(Stored data)
——————————
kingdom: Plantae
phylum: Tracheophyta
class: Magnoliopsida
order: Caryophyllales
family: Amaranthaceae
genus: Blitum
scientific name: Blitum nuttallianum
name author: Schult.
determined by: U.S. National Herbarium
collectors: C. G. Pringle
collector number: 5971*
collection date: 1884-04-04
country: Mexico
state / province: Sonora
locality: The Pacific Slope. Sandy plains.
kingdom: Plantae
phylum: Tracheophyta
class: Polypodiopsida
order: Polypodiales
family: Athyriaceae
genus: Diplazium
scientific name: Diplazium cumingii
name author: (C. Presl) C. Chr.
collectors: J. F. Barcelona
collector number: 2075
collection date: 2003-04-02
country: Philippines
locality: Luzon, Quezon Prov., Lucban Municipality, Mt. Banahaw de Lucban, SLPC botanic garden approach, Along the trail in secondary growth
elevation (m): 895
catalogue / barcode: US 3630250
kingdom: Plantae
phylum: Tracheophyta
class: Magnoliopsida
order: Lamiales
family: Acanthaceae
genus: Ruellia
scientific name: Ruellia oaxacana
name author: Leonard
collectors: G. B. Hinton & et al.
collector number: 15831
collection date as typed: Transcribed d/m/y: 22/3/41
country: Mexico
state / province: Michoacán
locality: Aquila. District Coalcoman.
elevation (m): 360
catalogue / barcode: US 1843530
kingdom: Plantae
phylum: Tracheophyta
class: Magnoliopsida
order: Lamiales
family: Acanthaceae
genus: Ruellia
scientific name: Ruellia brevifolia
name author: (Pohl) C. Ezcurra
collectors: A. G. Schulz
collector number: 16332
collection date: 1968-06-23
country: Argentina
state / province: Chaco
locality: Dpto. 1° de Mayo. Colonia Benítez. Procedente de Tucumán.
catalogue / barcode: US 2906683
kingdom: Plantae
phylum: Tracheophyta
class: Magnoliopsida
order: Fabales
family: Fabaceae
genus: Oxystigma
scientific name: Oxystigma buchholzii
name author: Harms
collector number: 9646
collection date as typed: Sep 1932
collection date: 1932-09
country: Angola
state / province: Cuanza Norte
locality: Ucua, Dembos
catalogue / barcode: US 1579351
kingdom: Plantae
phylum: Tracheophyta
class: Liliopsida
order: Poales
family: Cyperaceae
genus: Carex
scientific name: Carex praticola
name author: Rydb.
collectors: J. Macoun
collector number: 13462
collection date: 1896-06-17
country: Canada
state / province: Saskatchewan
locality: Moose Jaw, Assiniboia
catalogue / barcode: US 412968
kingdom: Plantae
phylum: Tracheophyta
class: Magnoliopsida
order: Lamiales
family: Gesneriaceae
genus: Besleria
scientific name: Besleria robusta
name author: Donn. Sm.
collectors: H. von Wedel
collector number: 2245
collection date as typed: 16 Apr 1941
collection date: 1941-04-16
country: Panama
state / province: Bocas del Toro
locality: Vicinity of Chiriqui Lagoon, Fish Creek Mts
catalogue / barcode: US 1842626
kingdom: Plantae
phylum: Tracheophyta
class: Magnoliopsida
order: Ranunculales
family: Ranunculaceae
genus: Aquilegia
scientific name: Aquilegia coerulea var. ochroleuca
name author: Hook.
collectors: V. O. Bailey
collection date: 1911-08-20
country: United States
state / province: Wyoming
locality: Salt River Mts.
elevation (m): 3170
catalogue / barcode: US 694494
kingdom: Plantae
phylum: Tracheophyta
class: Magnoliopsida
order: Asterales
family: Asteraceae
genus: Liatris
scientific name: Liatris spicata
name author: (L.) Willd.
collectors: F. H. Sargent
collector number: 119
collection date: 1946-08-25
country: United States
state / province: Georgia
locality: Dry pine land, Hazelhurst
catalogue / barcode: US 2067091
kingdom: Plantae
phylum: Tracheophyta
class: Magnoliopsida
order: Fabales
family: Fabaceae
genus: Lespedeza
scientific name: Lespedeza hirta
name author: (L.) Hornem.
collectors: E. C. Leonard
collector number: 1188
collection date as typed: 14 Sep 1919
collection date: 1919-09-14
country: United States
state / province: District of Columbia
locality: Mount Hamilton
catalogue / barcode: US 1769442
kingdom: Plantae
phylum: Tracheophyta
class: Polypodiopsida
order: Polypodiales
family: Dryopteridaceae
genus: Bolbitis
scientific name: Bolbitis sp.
——————————
> EXERCISE PROMPT:
Update the lines from the beginning through the line with "country: Philippines" so that "collectors" is replaced by "collected by". Leave everything else unchanged.

> EXERCISE SOLUTION:
kingdom: Plantae
phylum: Tracheophyta
class: Magnoliopsida
order: Caryophyllales
family: Amaranthaceae
genus: Blitum
scientific name: Blitum nuttallianum
name author: Schult.
determined by: U.S. National Herbarium
collected by: C. G. Pringle
collector number: 5971*
collection date: 1884-04-04
country: Mexico
state / province: Sonora
locality: The Pacific Slope. Sandy plains.
kingdom: Plantae
phylum: Tracheophyta
class: Polypodiopsida
order: Polypodiales
family: Athyriaceae
genus: Diplazium
scientific name: Diplazium cumingii
name author: (C. Presl) C. Chr.
collected by: J. F. Barcelona
collector number: 2075
collection date: 2003-04-02
country: Philippines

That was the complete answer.